Das dies auch für reichlich Unmut bei den Verwaltungsmitarbeitern sorgt, ist kein Wunder. Denen wird ein Maulkorb auferlegt und gedroht, ja nichts nach außen zu lassen. Dabei erleben die Mitarbeiter in den kommunalen Verwaltungen im Landkreis tagaus, tagein, dass es nicht rund läuft. Bei denen fehlt es hinten und vorne an finaziellem Spielraum.
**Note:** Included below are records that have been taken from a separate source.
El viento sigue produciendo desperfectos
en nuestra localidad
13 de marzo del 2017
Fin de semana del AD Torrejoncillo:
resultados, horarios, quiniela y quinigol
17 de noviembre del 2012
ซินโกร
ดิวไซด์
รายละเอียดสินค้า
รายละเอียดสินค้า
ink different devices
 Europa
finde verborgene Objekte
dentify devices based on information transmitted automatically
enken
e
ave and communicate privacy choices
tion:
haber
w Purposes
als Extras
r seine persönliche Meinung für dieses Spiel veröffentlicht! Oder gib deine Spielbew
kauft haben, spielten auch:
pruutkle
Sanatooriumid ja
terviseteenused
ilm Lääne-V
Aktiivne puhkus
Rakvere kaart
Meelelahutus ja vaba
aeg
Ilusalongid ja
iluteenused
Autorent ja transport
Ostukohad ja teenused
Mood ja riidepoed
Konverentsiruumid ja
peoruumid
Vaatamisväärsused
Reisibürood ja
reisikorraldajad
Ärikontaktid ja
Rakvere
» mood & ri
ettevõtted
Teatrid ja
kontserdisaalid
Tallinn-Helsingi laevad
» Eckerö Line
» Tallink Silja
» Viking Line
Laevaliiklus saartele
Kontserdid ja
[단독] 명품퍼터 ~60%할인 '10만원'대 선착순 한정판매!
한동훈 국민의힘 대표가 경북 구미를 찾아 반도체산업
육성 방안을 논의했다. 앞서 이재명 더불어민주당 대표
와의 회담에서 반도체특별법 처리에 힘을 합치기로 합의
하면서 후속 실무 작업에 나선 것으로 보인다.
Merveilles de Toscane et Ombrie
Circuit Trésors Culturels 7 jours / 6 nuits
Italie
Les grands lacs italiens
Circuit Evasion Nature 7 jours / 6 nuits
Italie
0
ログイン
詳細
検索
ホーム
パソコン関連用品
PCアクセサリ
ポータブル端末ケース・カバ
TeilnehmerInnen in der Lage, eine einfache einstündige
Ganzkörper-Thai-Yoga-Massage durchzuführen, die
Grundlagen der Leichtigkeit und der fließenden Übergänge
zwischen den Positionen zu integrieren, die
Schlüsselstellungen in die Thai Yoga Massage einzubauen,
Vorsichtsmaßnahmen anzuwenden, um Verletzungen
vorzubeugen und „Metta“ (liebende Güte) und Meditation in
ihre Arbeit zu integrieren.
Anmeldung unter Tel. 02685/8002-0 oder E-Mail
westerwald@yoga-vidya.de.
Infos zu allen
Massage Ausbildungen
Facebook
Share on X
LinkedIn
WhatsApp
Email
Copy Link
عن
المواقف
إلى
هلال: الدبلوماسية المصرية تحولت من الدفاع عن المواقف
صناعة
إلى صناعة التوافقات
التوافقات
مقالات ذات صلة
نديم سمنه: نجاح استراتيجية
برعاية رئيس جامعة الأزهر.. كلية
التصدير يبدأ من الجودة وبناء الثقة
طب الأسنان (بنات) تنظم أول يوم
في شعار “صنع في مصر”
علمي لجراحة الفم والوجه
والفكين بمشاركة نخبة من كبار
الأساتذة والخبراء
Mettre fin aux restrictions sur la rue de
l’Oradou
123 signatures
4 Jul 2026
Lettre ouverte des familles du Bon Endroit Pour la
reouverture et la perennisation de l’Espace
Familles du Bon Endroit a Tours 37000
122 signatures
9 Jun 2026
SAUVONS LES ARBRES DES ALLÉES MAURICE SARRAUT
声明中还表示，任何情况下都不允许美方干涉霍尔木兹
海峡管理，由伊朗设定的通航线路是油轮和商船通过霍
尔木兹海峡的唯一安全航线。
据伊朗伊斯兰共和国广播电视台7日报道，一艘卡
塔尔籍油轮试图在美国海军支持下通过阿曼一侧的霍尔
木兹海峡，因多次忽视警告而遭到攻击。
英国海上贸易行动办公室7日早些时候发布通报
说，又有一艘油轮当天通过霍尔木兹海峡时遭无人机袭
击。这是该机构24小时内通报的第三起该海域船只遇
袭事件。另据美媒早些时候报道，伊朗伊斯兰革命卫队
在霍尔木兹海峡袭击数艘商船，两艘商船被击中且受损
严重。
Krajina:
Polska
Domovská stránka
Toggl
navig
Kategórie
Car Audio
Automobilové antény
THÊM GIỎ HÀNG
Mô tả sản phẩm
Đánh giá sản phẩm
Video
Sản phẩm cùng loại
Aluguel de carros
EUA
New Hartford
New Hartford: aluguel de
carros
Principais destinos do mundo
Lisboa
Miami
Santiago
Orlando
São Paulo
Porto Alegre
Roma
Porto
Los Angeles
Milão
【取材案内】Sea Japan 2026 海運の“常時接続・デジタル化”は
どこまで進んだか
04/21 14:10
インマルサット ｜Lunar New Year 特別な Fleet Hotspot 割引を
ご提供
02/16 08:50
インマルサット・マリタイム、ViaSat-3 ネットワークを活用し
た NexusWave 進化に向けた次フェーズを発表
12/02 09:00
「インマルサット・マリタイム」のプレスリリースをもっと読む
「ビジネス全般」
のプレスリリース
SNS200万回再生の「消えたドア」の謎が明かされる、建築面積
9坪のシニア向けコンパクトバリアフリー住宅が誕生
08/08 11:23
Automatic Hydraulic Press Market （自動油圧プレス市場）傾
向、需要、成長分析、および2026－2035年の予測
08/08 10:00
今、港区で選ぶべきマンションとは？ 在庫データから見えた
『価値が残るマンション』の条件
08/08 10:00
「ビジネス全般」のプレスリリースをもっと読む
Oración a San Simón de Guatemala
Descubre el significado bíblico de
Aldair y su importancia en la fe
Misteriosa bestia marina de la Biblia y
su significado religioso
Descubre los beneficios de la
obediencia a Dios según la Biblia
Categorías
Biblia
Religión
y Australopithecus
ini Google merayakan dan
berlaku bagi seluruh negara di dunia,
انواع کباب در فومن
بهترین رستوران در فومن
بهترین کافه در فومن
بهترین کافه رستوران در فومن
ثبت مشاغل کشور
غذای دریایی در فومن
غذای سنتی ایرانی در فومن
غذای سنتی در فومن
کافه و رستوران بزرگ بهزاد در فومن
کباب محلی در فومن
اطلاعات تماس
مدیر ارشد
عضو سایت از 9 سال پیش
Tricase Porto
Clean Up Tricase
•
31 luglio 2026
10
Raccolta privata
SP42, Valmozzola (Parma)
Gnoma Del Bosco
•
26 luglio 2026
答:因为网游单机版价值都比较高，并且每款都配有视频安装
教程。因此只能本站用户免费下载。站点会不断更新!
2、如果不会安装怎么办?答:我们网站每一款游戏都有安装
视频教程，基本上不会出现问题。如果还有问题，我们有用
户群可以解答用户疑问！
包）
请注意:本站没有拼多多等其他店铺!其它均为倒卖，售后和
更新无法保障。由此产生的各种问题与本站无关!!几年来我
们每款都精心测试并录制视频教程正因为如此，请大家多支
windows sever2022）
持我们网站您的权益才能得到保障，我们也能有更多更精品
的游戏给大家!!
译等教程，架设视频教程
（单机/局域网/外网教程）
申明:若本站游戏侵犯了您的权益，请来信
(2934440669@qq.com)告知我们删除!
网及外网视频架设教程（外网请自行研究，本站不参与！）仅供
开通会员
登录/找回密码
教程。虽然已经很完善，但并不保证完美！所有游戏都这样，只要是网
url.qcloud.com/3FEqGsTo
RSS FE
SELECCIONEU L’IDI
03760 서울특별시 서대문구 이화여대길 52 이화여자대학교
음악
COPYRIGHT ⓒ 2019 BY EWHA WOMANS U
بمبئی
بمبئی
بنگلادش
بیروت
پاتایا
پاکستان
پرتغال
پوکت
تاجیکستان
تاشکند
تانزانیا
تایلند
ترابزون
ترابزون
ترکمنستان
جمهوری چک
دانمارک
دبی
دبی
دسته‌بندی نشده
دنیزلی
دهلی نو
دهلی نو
Freiwillige Leistungen werden zurückgefahren und sie sehen, dass die Kreisspitze für Hochglanz-PR, für Dienstreisen und für schlecht besuchte Events ausgibt.

Großzügig nun den Kommunen etwas zurückzugeben, passt zu diesem falschen Selbsverständnis. Es würde der Kreisspitze stattdessen gut anstehen, wieder von der Selbstdarstellung zu einer demütigen Haltung im Dienste der Kommunen zurückzukehren. Dann sind weder Maulkorb noch Selbstverteidigung nötig.

16Jun

Geldgeschenke des Landkreises?

Der Landkreis will den Kommunen, so auch Lahntal, pro Einwohner einen Euro für die Ehrenamtlichen geben. Woher kommt das das unverhoffte Geld? Richtig: Von den Kommunen!

Es ist ein merkwürdiges Selbstverständnis der Kreisverwaltung und der sie tragende Große Koaltion aus SPD und CDU, die sie zu solchen abwegigen Ideen verleitet. Der  Landkreis ist in erster Linie ein Zweckverband der Kommunen, für die die Kreisverwaltung Aufgaben erledigt, die sie selbst nicht effizient alleine erfüllen können: Schulen und Straßen unterhalten, das Kreisjobcenter und – meist im nächsthöheren Verband, dem LWV organisationisiert – viele weitere soziale Aufgaben.

Nun hatte unser Kreistagsabgeordneter bei der Verabschiedung des Haushaltes mit vielen in der Opposition darauf hingewiesen, dass Millionen an zu erwarteten Einnahmen nicht aufgeführt sind und der Haushalt ein dickes Plus aufwiesen wird, selbst wenn für Risiken Rücklagen eingestellt werden. Der Landkreis sollte daher den Kommunen etwas von dem zurückgeben, was sie erwirtschaftet und durch die Kreisumlage für die gemeinschaftlichen Aufgaben an ihn gegeben haben.

Dies hat die Große Koaltition abgelehnt. Wie erwartet, verzeichnet der Kreis jetzt schon viele Millionen Überschuss, gibt dieses mit vollen Händen für Repräsentation und Pöstchen statt zur Schuldentilgung aus. Dazu gehören solche Wohltaten, über die sich die Bürgermeister kaum freuen können. Bei geringerer Kreisumlage könnten sie ihre Ehrenamtlichen ohne solche Almosen unterstützen. Und die finanzschachen Kommunen, darunter derzeit die Stadt Marburg, die den größten Batzen erhält, dürfen diese freiwillige Leistung aufgrund einer defizitären Haushaltssituation nicht auszahlen, sondern müssen sie zum Haushaltsausgleich verwenden.

Die neue Spitze der Kreisverwaltung scheint leider bis heute ein völlig falsches Selbstverständnis von dem haben, was der Landkreis und ihre Rolle darin ist. Sie sind erster Linie Dienstleister der Kommunen. Repräsentieren und Wohltaten verteilen, aber vor allem die Versorgung von Parteigenossen mit Posten und Aufträgen ist nicht der Hauptzweck. Es ist sehr bedauerlich, dass es ihnen nach zwei Jahren offenbar nicht gelungen ist, sich gute Berater zuzulegen. So bewirken Showveranstaltungen und Hochglanz-PR schließlich das Gegenteil des beabsichtigten: Ein verheerendes Bild des Landkreises.